TO-DO ITEM A:
In the records, begin at the line that has "Основные требования при проведении" and stop after the line that has "gminy Kolbuszowa"; write those lines again with "сертификат" replaced by "диплом", everything else unchanged and the pictures left out.

EXCERPT TO READ section start

Mongoose: Using eachAsync with parallel option doesn't return all data in query

Created on 6 Jul 2017  路  9Comments  路  Source: Automattic/mongoose

If I use eachAsync with parallel options greater than 2, it return only 101 results from my query that contains more than 101 matched records.

Simplified step to reproduce:

const mongoose = require('mongoose');
const NUM_RECORDS = 1000;
const Foo = mongoose.model('Foo', new mongoose.Schema({bar: String}));
let count = 0;
return Foo.remove().then(() => {
    let foos = [];
    for (let i = 0; i < NUM_RECORDS; i++) {
        foos.push({bar: 'baz'});
    }
    return Foo.create(foos);
}).then(() => {
    return Foo.find() //Get all data from Foo, so 1000 records
        .cursor()
        .eachAsync((foo) => {
            count++;
        }, {parallel: 10});
}).then(() => {
    console.log(`${count} != 1000`); //Expect to have 1000 records iterated
    return mongoose.connection.close();
}).catch(console.log).finally(process.exit);
needs clarification

Most helpful comment

Fixed by running the next()'s in series. The intent of the parallel option is to be able to run multiple functions in parallel, not necessarily get the documents in parallel (that's what batchSize is for).

All 9 comments

this is a problem with you trying to maintain the state of count i think moreso than it is a bug with mongoose. WHat exactly is your problem? If you set parallel: 1, you'll see the right count value. Think of parallel as a sort of batching op, so in your script, count will increment numRecords / parallel times

My problem is quite clear. My query contain 1000 rows. I should expect to iterate through my 1000 rows.

EXCERPT TO READ section end

TO-DO ITEM B:
According to the Mongoose thread, why does the fix run the next() calls in series instead of retrieving documents in parallel?

ENTRIES PROVIDED section start

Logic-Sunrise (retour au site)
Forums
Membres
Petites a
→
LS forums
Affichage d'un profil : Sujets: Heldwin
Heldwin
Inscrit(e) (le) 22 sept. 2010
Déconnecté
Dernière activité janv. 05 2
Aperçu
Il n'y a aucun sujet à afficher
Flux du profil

ENTRIES PROVIDED section end
ENTRIES PROVIDED section start

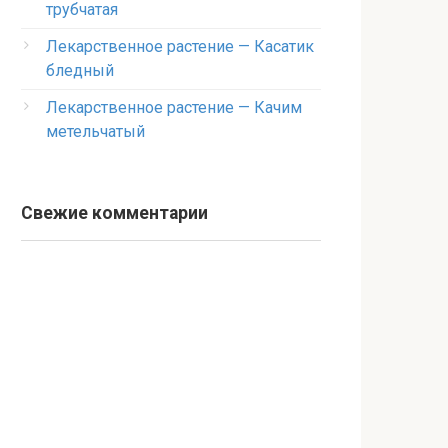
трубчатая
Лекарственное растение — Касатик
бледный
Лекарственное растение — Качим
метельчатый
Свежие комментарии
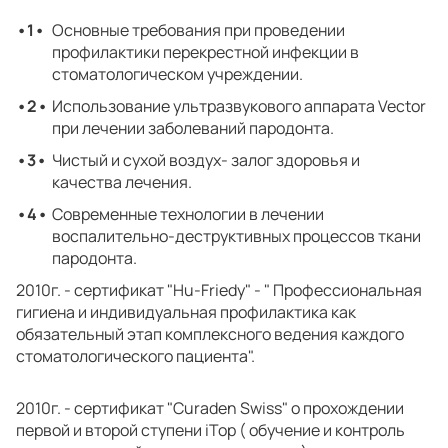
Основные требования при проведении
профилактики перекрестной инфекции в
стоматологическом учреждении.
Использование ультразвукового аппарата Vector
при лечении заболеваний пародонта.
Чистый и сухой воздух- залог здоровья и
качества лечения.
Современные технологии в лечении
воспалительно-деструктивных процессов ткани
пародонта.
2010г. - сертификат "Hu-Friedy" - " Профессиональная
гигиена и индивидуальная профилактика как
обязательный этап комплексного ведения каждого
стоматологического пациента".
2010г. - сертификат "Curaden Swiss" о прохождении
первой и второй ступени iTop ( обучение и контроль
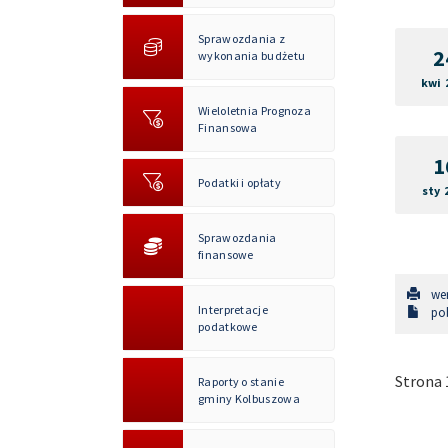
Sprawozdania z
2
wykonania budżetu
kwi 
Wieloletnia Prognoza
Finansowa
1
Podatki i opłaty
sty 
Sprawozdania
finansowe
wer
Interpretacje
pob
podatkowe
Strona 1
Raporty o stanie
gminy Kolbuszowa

ENTRIES PROVIDED section end

FINAL ANSWER A:
Основные требования при проведении
профилактики перекрестной инфекции в
стоматологическом учреждении.
Использование ультразвукового аппарата Vector
при лечении заболеваний пародонта.
Чистый и сухой воздух- залог здоровья и
качества лечения.
Современные технологии в лечении
воспалительно-деструктивных процессов ткани
пародонта.
2010г. - диплом "Hu-Friedy" - " Профессиональная
гигиена и индивидуальная профилактика как
обязательный этап комплексного ведения каждого
стоматологического пациента".
2010г. - диплом "Curaden Swiss" о прохождении
первой и второй ступени iTop ( обучение и контроль
Sprawozdania z
2
wykonania budżetu
kwi 
Wieloletnia Prognoza
Finansowa
1
Podatki i opłaty
sty 
Sprawozdania
finansowe
wer
Interpretacje
pob
podatkowe
Strona 1
Raporty o stanie
gminy Kolbuszowa

FINAL ANSWER B:
The parallel option exists to let multiple functions run in parallel, not to get the documents in parallel. Retrieving documents in groups is the role of batchSize.